Lancelot du Lac
Review by Matt Bailey
Posted on 11 July 2004
Source New Yorker Video DVD
Features: Directors: Robert Bresson
To fans of the director Robert Bresson, Lancelot du Lac is an action film. To everyone else, the words “Bresson” and “action” in the same sentence is laughable. Bresson is known for stripping away dialogue, movement, characterization, and plot to their barest essentials, sometimes to the point of apparent incomprehensibility. In this film, he applies his rigorous technique to the Arthurian legend, resulting in what is perhaps his most austere (and possibly most opaque and inaccessible) film of all.

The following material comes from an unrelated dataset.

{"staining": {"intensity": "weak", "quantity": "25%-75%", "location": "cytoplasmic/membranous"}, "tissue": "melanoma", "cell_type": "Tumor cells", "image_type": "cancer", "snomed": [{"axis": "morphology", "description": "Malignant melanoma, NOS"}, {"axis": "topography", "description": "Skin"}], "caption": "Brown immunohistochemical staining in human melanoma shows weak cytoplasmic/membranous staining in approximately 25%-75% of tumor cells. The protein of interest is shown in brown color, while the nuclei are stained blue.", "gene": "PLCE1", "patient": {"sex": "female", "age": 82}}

The film begins, startlingly, with a seconds-long swordfight — filmed in a close-up so tight as to crop the knights’ bodies almost entirely out of the frame — that results in a decapitation that spews forth geysers of blood. Following this, another knight is stabbed in the crotch, and a third has his head split open inside his helmet (resulting in more geysers). Apart from the bloodbath that sets the grim tone for the film, Bresson is content to suggest action rather than depict it. Two major battles occur off-screen and are represented solely by piles of bloody bodies, and a jousting tournament is symbolized by quick shots of horses’ running legs, lance points, and audience reactions. This extreme purity of style can pose major problems for viewers. For example, those who fail to notice which helmets belong to which characters or which characters wear which color of tights will be unable to determine who has died in the climactic battle at the end of the film. Bresson simplifies style to the point of forcing a viewer to engage in a high degree of work simply to understand the action in the film. Even with a well-known story as its backdrop, it is only upon the third or fourth viewing that one can even begin to contemplate the larger questions at work in the film.

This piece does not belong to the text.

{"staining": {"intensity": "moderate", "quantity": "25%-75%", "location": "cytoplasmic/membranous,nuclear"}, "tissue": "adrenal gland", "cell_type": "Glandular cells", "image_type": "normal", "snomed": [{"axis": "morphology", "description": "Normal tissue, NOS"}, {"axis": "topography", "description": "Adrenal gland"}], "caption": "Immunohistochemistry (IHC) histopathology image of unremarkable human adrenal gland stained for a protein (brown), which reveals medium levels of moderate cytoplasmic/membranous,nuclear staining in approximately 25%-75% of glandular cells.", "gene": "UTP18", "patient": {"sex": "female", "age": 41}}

Bresson assumes that the plot should be familiar to most, and it is at least to those who have seen any one of the dozens of film adaptations of the legend of Camelot, from First Knight to Monty Python and the Holy Grail. This film takes as its subject the tail end of the legend, from the return to Camelot from the failed quest for the Grail to the death of Arthur, but it is only interested in the myth insofar as it illustrates the central question of the film: What does God want from us, or more precisely, How do we reconcile the morality that God dictates to us with the morality we feel in our hearts? What complicates the film is that Bresson provides no answer to the question; his goal is merely to raise it and to explore how human beings (even mythical ones) go about attempting to answer the question for themselves. Needless to say, the answer, even if found, provides no happy endings for anyone in the film.